Task to carry out: Leave out the pictures and repeat the entries below verbatim.

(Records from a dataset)
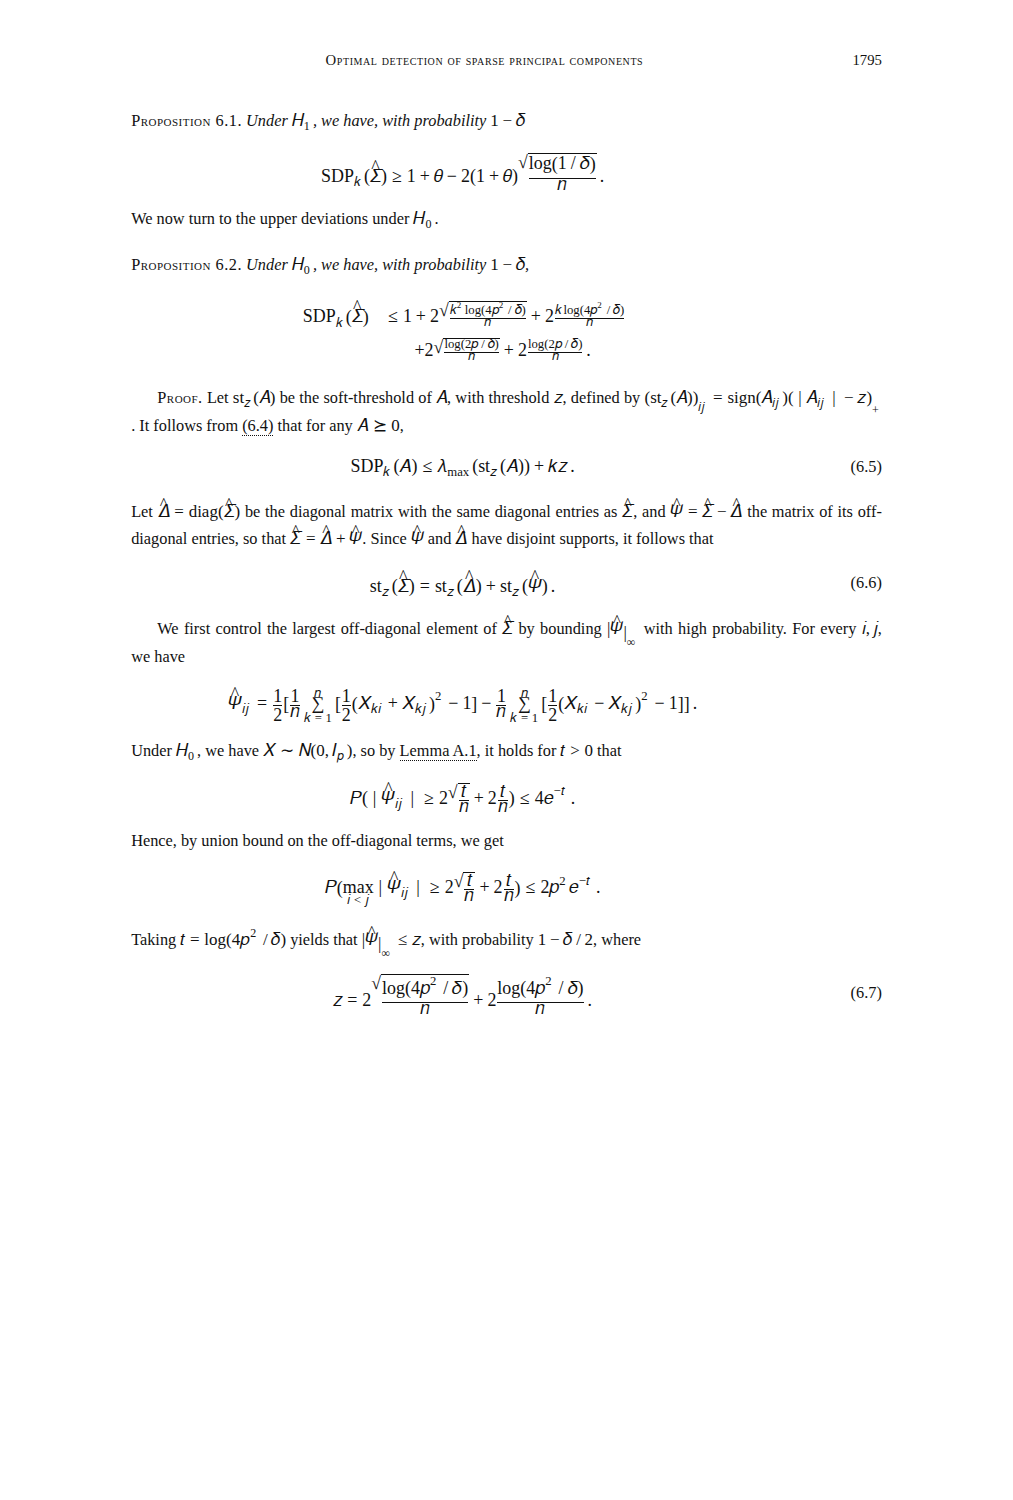Optimal detection of sparse principal components 1795
Proposition 6.1. Under H1, we have, with probability 1−δ
SDPk (Σ^) ≥ 1+θ−2(1+θ) log(1/δ) n .
We now turn to the upper deviations under H0.
Proposition 6.2. Under H0, we have, with probability 1−δ,
SDPk (Σ^) ≤1+2 k2log(4p2/δ) n +2 klog(4p2/δ) n +2 log(2p/δ) n +2 log(2p/δ) n .
Proof. Let stz(A) be the soft-threshold of A, with threshold z, defined by (stz(A))ij=sign(Aij)(|Aij|−z)+. It follows from (6.4) that for any A⪰0,
SDPk(A) ≤ λmax (stz(A)) +kz .
(6.5)
Let Δ^=diag(Σ^) be the diagonal matrix with the same diagonal entries as Σ^, and Ψ^=Σ^−Δ^ the matrix of its off-diagonal entries, so that Σ^=Δ^+Ψ^. Since Ψ^ and Δ^ have disjoint supports, it follows that
stz(Σ^) = stz(Δ^) + stz(Ψ^) .
(6.6)
We first control the largest off-diagonal element of Σ^ by bounding |Ψ^|∞ with high probability. For every i,j, we have
Ψ^ij = 12 [ 1n ∑k=1n [ 12 (Xki+Xkj)2 −1 ] − 1n ∑k=1n [ 12 (Xki−Xkj)2 −1 ] ] .
Under H0, we have X∼N(0,Ip), so by Lemma A.1, it holds for t>0 that
P ( |Ψ^ij| ≥ 2tn +2tn ) ≤ 4e−t .
Hence, by union bound on the off-diagonal terms, we get
P ( maxi<j |Ψ^ij| ≥ 2tn +2tn ) ≤ 2p2e−t .
Taking t=log(4p2/δ) yields that |Ψ^|∞≤z, with probability 1−δ/2, where
z=2 log(4p2/δ) n +2 log(4p2/δ) n .
(6.7)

Exercise solution:
Optimal detection of sparse principal components 1795
Proposition 6.1. Under H1, we have, with probability 1−δ
SDPk (Σ^) ≥ 1+θ−2(1+θ) log(1/δ) n .
We now turn to the upper deviations under H0.
Proposition 6.2. Under H0, we have, with probability 1−δ,
SDPk (Σ^) ≤1+2 k2log(4p2/δ) n +2 klog(4p2/δ) n +2 log(2p/δ) n +2 log(2p/δ) n .
Proof. Let stz(A) be the soft-threshold of A, with threshold z, defined by (stz(A))ij=sign(Aij)(|Aij|−z)+. It follows from (6.4) that for any A⪰0,
SDPk(A) ≤ λmax (stz(A)) +kz .
(6.5)
Let Δ^=diag(Σ^) be the diagonal matrix with the same diagonal entries as Σ^, and Ψ^=Σ^−Δ^ the matrix of its off-diagonal entries, so that Σ^=Δ^+Ψ^. Since Ψ^ and Δ^ have disjoint supports, it follows that
stz(Σ^) = stz(Δ^) + stz(Ψ^) .
(6.6)
We first control the largest off-diagonal element of Σ^ by bounding |Ψ^|∞ with high probability. For every i,j, we have
Ψ^ij = 12 [ 1n ∑k=1n [ 12 (Xki+Xkj)2 −1 ] − 1n ∑k=1n [ 12 (Xki−Xkj)2 −1 ] ] .
Under H0, we have X∼N(0,Ip), so by Lemma A.1, it holds for t>0 that
P ( |Ψ^ij| ≥ 2tn +2tn ) ≤ 4e−t .
Hence, by union bound on the off-diagonal terms, we get
P ( maxi<j |Ψ^ij| ≥ 2tn +2tn ) ≤ 2p2e−t .
Taking t=log(4p2/δ) yields that |Ψ^|∞≤z, with probability 1−δ/2, where
z=2 log(4p2/δ) n +2 log(4p2/δ) n .
(6.7)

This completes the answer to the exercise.